Unión está "ducho" en esto de pasar por momentos críticos. Cuando en el "95 Malvicino se hizo cargo de un club casi en ruinas, los unionistas se hicieron muy fuertes. En aquel momento no hubo lugar para que los conflictos personales pudieran superar al interés general, que era el de salvar a la institución. Y así también lo entendió la gente, llenando la cancha y motivando desde afuera a ese grupo de jugadores muy jóvenes que, desde adentro, lograron el "milagro" de poner otra vez a la institución en el privilegiado sitial de los 20 mejores del país.
Ahora, la situación no es tan crítica como la de aquel momento, pero no es menos preocupante. Unión no está bien en lo institucional (los problemas económicos son evidentes) y tampoco en lo deportivo (el promedio empieza a asustar). Por eso, habrá llegado el momento de recuperar aquella mística que permitió resurgir de las cenizas. El sitial en primera fue tan difícil de conseguir, que cualquier esfuerzo por mantenerlo resultará poco.
Cuando los resultados no se dan, la principal responsabilidad se le apunta al técnico. Y si bien uno acepta que la estabilidad de ellos depende de los resultados, es bueno analizar cómo llegan esos resultados y cómo juega el equipo. Si el equipo hubiese sido un desastre con Argentinos y con Central, y hubiese perdido justamente, las culpas de Madelón serían evidentes.
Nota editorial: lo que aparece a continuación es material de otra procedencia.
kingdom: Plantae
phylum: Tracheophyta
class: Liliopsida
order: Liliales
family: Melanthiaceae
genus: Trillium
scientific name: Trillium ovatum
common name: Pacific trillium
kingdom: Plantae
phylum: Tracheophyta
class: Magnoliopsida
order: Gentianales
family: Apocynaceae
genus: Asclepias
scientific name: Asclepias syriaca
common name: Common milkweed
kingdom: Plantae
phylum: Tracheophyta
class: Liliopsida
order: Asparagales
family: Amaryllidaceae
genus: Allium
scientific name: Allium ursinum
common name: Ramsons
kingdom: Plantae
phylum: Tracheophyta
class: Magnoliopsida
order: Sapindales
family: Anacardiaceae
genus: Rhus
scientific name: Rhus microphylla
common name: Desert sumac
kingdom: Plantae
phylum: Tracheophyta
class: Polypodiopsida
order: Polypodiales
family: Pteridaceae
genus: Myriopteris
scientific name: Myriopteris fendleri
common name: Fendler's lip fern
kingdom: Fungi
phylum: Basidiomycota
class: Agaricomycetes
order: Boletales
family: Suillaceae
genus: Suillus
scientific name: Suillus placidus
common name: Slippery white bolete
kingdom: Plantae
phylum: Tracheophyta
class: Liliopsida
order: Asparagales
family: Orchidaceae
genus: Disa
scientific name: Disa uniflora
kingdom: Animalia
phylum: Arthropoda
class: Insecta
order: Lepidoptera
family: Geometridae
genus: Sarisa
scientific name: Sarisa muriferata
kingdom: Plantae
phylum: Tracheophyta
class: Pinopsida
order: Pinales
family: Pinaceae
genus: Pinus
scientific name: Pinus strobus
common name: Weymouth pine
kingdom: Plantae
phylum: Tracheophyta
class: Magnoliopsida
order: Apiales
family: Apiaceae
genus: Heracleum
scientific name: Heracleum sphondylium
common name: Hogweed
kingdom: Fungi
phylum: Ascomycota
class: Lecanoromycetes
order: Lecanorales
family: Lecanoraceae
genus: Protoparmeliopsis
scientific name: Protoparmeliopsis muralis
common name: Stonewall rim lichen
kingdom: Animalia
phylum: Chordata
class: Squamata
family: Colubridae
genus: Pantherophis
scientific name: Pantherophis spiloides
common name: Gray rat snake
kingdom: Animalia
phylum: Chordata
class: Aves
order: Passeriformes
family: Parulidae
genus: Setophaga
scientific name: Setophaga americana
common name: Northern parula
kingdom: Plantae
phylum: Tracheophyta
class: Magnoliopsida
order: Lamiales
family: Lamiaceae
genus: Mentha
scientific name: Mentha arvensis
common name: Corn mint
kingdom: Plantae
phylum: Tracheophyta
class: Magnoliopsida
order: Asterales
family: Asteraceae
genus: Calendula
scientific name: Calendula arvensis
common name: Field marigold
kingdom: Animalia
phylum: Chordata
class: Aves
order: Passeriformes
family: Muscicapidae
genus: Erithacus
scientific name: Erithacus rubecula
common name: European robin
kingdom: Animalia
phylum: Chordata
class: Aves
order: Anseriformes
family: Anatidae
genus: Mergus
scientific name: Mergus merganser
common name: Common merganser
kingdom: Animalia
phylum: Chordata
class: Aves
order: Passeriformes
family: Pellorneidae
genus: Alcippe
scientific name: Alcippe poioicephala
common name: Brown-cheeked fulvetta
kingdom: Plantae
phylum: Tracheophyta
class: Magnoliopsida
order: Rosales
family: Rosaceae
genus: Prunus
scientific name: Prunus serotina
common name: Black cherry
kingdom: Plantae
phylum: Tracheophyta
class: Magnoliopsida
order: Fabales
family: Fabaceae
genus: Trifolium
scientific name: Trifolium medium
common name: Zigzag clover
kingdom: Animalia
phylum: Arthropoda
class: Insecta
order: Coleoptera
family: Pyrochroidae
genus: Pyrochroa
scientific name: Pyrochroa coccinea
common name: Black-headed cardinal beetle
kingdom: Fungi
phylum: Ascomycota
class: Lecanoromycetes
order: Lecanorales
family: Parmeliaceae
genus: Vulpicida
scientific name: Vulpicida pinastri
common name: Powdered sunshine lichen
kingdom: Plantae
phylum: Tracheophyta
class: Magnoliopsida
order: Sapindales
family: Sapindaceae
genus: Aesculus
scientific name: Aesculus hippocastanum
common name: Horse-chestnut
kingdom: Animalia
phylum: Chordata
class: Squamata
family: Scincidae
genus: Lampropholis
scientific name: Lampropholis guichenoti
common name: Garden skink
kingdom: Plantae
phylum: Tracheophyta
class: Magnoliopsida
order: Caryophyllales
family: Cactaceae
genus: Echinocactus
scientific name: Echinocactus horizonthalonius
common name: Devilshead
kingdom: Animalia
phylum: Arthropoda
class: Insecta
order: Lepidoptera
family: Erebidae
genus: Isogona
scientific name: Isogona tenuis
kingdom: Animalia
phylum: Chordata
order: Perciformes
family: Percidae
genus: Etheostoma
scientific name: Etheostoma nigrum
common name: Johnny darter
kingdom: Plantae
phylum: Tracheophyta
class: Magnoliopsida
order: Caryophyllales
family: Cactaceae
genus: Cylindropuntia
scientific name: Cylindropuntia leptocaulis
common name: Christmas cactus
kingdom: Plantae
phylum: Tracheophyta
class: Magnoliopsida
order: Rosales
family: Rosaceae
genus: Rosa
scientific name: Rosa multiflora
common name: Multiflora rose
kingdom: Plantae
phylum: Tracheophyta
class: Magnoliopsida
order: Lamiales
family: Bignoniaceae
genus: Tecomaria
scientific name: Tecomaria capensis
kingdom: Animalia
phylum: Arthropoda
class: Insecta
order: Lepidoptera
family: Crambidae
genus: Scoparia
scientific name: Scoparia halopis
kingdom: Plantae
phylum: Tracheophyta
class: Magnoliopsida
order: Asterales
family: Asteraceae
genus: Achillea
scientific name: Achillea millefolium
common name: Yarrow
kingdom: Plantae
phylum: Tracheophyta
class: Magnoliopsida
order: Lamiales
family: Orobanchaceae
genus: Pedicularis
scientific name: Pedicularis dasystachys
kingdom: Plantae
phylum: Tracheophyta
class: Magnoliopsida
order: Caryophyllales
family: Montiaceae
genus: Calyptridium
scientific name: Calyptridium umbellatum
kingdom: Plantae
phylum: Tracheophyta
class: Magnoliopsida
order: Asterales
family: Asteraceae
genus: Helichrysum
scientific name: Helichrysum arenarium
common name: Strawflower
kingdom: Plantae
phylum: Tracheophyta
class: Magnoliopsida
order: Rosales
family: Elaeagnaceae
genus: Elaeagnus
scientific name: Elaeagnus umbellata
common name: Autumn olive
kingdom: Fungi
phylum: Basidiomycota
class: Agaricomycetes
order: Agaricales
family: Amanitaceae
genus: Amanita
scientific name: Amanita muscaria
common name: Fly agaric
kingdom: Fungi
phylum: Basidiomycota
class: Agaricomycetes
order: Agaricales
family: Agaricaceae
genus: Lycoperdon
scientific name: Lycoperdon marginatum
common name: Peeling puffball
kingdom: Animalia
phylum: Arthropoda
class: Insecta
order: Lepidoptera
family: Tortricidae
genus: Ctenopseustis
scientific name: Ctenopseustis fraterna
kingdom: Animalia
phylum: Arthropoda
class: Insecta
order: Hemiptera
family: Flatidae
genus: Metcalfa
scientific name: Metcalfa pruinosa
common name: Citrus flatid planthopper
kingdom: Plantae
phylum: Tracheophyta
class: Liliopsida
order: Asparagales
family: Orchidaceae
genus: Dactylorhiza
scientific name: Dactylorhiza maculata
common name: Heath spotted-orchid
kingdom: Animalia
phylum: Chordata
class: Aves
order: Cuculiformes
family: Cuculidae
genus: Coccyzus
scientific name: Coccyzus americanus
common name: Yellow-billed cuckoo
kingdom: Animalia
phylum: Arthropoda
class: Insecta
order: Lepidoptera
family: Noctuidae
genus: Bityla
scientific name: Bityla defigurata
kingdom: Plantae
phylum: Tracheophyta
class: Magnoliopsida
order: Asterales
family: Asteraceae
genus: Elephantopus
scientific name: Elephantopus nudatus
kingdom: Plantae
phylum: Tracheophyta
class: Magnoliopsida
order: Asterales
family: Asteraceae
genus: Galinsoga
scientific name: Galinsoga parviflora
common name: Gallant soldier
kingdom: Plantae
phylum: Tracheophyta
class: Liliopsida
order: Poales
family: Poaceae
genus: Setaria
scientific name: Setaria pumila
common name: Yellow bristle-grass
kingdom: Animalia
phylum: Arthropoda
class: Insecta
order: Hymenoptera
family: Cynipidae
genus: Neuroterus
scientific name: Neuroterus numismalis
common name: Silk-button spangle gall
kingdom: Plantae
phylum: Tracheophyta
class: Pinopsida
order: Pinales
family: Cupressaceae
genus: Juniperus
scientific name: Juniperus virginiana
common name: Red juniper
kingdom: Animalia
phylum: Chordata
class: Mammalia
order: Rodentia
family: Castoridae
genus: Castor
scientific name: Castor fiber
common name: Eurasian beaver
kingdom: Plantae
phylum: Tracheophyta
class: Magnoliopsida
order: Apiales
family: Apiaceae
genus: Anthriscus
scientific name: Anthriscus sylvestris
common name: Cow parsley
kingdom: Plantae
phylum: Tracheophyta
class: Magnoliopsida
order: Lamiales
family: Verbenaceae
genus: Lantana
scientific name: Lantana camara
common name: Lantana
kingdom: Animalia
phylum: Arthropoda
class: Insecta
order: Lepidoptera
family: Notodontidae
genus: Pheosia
Pero la derrota con Argentinos fue injusta, a pesar de que no se jugó bien, y contra Central se dio lo mismo pero con un rendimiento aceptable del equipo, que en varios pasajes fue más que su adversario.
El equipo brindó algunas respuestas futbolísticas sobre las que Madelón puede sostenerse para esperar una recuperación matemática inmediata. Se paró bien, apretando a Central en la mitad de la cancha para que el partido se juegue lejos de Leonardo Fernández. Fue interesante el trabajo de los dos "5", porque San Martín no lo dejó mover a Arriola, mientras que el "Beto" Fernández hizo un buen primer tiempo y manejó con claridad la pelota. A eso se le sumó el ida y vuelta de Adrián González superando a Vespa por su sector, la solidez del fondo (Ortiz y Mazzoni marcaron bien a Pizzi) y algunos arranques electrizantes de Emanuel Ruiz. Con esos atributos, Unión dejó una mejor sensación que Central y estuvo más cerca del gol. Lo mismo se dio en el complemento, hasta que llegó el gol de Rivarola que tiró por la borda todo lo positivo que, desde la imagen futbolística, había dado el equipo.
Podrá decirse que Central lo ganó por ser más práctico y por haber aprovechado mejor las situaciones claras de gol. Podrá decirse que Unión lo perdió porque al equipo le falta efectividad. Más allá de eso, hay una conclusión que salta a la vista:
Para Unión, ganarle a Talleres es casi una obligación. Servirá para serenar el ánimo de los hinchas y para darle el alivio suficiente a Madelón para seguir trabajando. Sin dudas que Capria y Tilger, para este difícil momento, son el colchón que puede amortiguar esta caída matemática del equipo.
Unión es lo que es y la gente no debe confundirse. Este plantel ha perdido jerarquía, se han ido jugadores importantes y no se los pudo recambiar en la misma medida. El presente asusta, como también asustaron otros momentos y se logró salir adelante. Sólo con confianza y apoyo se podrá ayudar, desde afuera, a quienes tienen que conseguir adentro de la cancha los objetivos deportivos. A esto, Unión lo sabe. Y todavía hay tiempo para experimentarlo.